I gave you collaborator rights to the repo, so feel free to work on it there. Have some basic testing, I was thinking of having things end up in an array. so:

"MIT OR GPL-1.0" >>>> [ ['MIT', 'GPL-1.0'], ]
"MIT AND GPL-1.0" >>>> [ ['MIT'], ['GPL-1.0', 'Artistic-1.0-Perl'] ]

But this may not make sense, I was just thinking that for checking if we can use a project, we need to match at least one license in each index of the array. For the first example OR there's an array with one array in it. So you need to match one of the ones in there. Since there's only one index of the outer array, if we pass that, then we're fine.

With AND, we have to pass each of the inner arrays, in this case we need to pass MIT, and either GPL-1.0 or Artistic-1.0-Perl.

Not sure if this is how the objects we want to have in Zef are like this, but it was a conceptual way for me to try and work things out... Feel free to ignore anything I said if it sounds bad.

ugexe commented 7 years ago

I have not forgotten about this. However I do first plan on removing a lot of backwards compatibility cruft so that I can create cleaner Distribution objects, which will then allow easy interfacing with these things at whatever stage you want.

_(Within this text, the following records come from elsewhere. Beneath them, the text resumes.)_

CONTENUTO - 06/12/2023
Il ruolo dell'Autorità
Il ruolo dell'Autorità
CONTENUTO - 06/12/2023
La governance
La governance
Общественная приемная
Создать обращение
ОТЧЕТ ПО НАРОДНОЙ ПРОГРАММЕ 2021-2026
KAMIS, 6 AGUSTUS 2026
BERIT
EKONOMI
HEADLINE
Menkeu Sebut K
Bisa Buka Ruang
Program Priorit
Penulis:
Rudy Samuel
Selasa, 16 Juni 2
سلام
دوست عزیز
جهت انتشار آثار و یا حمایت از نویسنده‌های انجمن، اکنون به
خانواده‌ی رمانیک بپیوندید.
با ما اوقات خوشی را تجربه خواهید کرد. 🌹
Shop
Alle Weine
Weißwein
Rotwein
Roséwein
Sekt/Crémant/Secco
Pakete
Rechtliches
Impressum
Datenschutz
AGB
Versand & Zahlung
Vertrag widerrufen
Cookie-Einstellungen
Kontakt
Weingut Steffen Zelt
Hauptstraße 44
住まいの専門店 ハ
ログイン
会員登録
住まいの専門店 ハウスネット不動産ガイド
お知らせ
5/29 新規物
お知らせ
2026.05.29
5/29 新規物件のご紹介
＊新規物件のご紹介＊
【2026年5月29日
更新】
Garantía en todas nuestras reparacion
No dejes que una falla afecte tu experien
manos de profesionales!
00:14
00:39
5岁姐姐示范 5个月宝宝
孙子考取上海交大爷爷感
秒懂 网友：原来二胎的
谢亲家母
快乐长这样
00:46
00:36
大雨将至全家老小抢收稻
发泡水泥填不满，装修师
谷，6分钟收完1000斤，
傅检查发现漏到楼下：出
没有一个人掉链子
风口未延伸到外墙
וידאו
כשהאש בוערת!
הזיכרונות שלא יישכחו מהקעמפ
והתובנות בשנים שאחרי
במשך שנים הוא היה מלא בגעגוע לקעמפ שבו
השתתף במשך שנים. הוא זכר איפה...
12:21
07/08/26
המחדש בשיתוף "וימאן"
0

samcv commented 7 years ago

Sounds good. Also for now it's probably good enough to just support 'AND' and 'OR' and then deal with the parser fully later. I've been busy and I remember running into a few problems. Haven't looked at it for at least a week, but that should not prevent us from adding support for more simple license identifiers.